Jan Jacoby, THE POLITIKEN, Copenhagen
…Gallagher, a just intonation singer, will sign his THE KINGDOM OF MESCAL, a mellow jungle of electronic tones.
Kyle Gann, THE VILLAGE VOICE
… Mr. Gallagher, who is also a tenor, is at his best in vocal music. His ULMUS AMERICANA for tenor and taped voices – a melismatic setting of the title meant as a Paean to the elm – has a medieval flavor that gave it some charm.

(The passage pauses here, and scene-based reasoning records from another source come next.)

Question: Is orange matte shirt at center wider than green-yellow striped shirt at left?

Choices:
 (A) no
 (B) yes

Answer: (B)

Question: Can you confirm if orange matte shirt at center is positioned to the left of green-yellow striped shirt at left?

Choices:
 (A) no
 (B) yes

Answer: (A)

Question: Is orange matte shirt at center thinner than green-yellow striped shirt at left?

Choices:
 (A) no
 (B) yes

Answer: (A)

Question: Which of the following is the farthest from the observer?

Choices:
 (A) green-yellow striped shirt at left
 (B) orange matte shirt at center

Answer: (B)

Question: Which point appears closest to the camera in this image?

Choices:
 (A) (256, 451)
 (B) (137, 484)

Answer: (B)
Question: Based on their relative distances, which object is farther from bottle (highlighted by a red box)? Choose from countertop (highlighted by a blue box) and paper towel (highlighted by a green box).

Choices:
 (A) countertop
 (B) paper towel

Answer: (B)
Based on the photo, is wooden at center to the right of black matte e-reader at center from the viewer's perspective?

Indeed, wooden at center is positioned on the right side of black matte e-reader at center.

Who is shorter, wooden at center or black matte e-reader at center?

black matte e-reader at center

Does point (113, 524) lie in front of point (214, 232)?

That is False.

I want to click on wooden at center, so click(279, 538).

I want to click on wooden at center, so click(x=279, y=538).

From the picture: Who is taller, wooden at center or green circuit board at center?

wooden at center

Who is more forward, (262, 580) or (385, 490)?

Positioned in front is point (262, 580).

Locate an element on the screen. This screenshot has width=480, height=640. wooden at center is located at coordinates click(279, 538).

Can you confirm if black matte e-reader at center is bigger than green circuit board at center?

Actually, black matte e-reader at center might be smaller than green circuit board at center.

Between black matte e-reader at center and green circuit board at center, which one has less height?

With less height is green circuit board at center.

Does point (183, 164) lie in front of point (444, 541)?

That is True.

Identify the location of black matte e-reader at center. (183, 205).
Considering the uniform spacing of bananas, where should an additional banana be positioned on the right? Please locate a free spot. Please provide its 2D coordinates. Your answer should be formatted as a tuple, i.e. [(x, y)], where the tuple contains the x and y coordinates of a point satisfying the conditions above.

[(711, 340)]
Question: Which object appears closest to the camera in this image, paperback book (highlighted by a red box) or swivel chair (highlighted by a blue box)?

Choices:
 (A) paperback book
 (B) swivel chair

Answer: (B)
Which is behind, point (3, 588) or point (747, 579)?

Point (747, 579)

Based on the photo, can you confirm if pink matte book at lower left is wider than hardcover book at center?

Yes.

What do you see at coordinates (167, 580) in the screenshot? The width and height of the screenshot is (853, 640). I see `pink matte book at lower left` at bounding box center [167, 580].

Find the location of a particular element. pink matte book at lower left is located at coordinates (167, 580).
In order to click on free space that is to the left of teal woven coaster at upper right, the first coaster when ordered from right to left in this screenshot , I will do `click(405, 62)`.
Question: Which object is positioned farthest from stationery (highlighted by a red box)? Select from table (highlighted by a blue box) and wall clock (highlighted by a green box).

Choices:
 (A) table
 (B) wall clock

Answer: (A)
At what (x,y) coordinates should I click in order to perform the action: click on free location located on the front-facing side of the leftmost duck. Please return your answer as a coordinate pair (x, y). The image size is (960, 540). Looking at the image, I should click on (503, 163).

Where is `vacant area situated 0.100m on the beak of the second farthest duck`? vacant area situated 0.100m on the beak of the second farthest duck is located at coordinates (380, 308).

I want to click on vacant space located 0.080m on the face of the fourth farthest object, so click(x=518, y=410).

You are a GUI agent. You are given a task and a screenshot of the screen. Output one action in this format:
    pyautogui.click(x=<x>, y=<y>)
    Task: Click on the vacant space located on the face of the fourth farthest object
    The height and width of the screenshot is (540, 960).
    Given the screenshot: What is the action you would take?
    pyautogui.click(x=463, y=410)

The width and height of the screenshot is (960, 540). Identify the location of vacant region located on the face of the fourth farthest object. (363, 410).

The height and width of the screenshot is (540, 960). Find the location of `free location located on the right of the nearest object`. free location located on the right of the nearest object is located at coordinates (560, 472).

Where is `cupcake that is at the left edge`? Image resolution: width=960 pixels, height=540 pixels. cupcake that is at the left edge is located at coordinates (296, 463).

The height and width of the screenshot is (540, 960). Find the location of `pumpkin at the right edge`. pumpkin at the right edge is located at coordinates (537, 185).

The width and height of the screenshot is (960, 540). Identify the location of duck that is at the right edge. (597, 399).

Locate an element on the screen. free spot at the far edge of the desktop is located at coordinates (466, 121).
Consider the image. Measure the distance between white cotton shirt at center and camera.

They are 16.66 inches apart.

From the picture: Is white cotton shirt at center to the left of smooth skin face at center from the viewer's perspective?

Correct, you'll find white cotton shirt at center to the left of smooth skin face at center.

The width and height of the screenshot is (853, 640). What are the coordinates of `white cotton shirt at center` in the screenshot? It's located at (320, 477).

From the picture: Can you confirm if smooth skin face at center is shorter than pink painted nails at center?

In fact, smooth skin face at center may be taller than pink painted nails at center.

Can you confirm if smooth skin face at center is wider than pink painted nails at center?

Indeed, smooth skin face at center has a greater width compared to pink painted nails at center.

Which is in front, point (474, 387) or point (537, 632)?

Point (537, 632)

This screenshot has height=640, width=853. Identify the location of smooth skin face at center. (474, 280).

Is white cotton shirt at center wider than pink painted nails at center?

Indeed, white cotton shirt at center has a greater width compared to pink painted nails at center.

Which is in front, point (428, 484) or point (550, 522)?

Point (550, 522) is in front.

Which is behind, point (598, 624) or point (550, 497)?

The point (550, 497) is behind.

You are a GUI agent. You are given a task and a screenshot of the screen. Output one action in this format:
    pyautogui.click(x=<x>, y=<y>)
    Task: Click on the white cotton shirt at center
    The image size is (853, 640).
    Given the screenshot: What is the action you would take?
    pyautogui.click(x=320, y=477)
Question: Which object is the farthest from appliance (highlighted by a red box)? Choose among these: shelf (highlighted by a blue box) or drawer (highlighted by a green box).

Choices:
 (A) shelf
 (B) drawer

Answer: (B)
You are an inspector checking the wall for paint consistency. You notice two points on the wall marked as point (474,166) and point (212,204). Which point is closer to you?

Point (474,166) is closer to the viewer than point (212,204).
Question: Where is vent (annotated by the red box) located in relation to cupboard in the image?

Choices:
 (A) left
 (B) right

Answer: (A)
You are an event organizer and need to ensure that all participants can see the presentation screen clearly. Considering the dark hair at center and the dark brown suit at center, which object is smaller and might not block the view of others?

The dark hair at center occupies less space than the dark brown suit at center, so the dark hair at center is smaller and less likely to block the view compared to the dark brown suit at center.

Allan Kozinn, THE NEW YORK TIMES
… Paul Gallagher’s STATIONARY POINT, offering a quasi-impressionist, quasi-minimalist recurring reverie of quietly held chords in flugelhorn, clarinet and bassoon over a quietly malleted continuo, was dreamily attractive played in just intonation. The late Peter Yates used to say that when just intonation was used the wolves would howl, and indeed, there was an additional measure of pungency in the harmonies here.